Le pire étant en effet que ces points jaunes étant assez facilement identifiables quand on les cherche, cette technologie des années 1980 semble avoir largement progressé ; il y a quelques années, les recherches portaient sur des signatures et identifications à partir de modulation de l’intensité du laser ou des variations des nuances de gris (source) :
La vision de ces scientifiques étant au passage éloquente :
P.S. attention aussi à l’option de géolocalisation des photos dans votre smartphone…

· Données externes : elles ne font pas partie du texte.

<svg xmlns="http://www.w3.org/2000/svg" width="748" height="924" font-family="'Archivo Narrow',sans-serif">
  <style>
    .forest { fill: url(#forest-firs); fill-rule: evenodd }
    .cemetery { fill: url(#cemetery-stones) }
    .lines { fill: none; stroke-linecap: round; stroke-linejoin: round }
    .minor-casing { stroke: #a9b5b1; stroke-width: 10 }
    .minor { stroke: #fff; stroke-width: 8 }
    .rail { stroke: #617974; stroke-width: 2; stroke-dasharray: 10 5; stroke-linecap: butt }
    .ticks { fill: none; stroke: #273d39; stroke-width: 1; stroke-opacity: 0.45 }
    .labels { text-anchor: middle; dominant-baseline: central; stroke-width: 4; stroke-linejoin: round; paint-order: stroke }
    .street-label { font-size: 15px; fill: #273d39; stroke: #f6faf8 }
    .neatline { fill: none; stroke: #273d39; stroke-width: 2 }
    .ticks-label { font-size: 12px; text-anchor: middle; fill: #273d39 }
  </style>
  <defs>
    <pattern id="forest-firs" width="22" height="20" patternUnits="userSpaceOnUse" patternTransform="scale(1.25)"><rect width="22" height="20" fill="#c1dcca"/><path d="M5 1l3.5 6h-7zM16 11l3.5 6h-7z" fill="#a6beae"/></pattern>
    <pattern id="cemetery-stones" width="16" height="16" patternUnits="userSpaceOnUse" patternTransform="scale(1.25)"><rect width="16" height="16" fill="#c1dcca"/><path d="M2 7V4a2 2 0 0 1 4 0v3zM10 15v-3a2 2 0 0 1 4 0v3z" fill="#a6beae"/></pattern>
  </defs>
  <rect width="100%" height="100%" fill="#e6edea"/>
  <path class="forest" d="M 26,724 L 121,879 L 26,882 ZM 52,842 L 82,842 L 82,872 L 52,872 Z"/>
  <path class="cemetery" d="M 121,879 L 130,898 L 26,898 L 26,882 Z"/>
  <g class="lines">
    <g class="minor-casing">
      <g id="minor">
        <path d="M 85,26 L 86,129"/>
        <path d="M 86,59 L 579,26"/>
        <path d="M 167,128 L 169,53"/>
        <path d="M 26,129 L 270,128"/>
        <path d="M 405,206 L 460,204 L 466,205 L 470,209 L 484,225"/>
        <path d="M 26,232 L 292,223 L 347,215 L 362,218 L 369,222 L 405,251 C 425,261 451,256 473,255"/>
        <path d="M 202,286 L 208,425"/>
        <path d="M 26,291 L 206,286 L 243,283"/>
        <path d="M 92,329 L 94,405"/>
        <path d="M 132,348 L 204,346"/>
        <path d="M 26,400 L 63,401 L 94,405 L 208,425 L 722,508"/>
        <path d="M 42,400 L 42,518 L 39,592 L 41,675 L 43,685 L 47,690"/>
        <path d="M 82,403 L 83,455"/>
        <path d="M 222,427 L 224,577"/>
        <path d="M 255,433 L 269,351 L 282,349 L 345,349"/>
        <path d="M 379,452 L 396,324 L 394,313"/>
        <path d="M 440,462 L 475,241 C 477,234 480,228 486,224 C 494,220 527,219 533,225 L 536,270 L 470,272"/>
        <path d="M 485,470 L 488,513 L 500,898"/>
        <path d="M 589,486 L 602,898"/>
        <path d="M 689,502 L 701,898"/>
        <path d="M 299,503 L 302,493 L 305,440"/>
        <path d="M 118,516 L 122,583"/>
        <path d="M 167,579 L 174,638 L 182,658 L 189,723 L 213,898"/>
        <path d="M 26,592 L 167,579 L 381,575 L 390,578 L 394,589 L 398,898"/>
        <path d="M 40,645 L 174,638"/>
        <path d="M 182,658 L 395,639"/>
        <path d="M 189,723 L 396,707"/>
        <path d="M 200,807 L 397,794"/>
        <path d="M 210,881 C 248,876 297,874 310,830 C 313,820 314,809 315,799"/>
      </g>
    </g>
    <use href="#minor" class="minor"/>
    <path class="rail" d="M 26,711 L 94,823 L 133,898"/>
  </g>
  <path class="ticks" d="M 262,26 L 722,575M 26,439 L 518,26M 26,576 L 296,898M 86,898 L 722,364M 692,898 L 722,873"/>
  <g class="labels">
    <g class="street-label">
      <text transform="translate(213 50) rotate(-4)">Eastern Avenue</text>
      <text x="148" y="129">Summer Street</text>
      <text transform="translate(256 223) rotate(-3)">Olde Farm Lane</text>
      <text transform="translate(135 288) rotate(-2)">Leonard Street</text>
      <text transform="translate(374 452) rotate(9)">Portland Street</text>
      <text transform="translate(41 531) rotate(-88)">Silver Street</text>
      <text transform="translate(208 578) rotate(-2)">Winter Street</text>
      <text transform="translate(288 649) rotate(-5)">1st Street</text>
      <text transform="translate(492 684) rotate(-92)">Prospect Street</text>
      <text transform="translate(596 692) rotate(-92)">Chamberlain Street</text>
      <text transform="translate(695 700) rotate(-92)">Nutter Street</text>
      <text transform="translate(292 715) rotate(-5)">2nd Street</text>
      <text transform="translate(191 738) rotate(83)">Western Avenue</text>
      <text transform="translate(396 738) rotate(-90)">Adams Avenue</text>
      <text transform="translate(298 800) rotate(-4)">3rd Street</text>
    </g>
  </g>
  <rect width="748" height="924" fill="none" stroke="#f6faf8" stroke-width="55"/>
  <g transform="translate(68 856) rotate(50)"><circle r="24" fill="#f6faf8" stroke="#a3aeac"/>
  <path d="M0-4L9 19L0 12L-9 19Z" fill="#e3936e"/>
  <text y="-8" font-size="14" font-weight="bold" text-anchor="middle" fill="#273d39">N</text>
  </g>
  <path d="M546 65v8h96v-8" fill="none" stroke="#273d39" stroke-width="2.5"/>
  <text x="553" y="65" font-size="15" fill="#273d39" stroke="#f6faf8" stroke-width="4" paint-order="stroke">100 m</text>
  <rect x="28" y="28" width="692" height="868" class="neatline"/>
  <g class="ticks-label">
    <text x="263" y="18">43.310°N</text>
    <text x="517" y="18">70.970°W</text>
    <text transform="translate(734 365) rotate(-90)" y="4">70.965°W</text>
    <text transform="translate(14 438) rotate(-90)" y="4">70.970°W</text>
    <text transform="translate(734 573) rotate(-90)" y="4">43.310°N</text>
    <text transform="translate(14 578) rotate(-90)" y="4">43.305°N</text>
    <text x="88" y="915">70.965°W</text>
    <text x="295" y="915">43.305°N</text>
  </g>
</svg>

IV. Et ce qui devait arriver arriva…
Le 5 juin 2017, le site The Intercept publia un article sur un rapport secret de la NSA sur le “piratage russe de la campagne électorale américaine”, reçu anonymement :
Ils publièrent donc le rapport :
Et devinez quoi ?
on passe en négatif :
puis on pivote :
on rentre ça dans le module de l’EFF :
Et voilà :
“Imprimé le 9 mai 2017 à 6:20, sur la machine 295535218…”
N’oubliez pas, qu’en plus de pister les imprimantes, il faut souvent s’identifier en entreprise pour en utiliser une, ce qui permet de raccrocher l’utilisateur à l’heure d’utilisation de l’imprimante, et de refermer le piège…
Et il s’est refermé sur la jeune Reality Leigh Winner, 25 ans, jeune militaire prodige qui risque désormais 10 ans de prison…
Elle a en fait été arrêtée à son domicile le 3 juin – avant la publication de l’article. Elle est accusée par les autorités d’avoir procuré des informations classifiées au site d’informations The Intercept. Selon le compte-rendu d’enquête du FBI, elle a imprimé le susdit document sur son lieu de travail et contacté les journalistes directement par email, ce qui l’a très vite fait repérer par les services de renseignement – en raison de ses erreurs de débutant.
En effet, selon l’affidavit – la déclaration sous serment – réalisé par le policier en charge de l’affaire après l’arrestation, le FBI s’est rendu compte que les documents de la NSA avaient été “pliés et froissés, suggérant qu’ils avaient étaient transportés à la main” depuis des locaux de l’agence nationale jusqu’aux journalistes de The Intercept :
«Le 1er juin, le FBI a été averti par l’agence gouvernementale qu’elle avait été contactée par un site d’information le 30 mai à propos d’un article à paraître. […] Le FBI a confirmé qu’il s’agissait d’un rapport […] classé top secret. […] L’agence a conduit un audit interne qui a déterminé que six individus avaient imprimé ce rapport. […] Reality Leigh Winner est la seule à avoir eu un contact par courriel avec le média [The Intercept] […] Winner a admis avoir intentionnellement identifié et imprimé le rapport. […] Elle a admis qu’elle était au courant que son contenu pouvait être utilisé contre les États-Unis et au profit d’une nation étrangère», peut-on lire dans des extraits du susdit compte-rendu d’enquête, publiés par Society.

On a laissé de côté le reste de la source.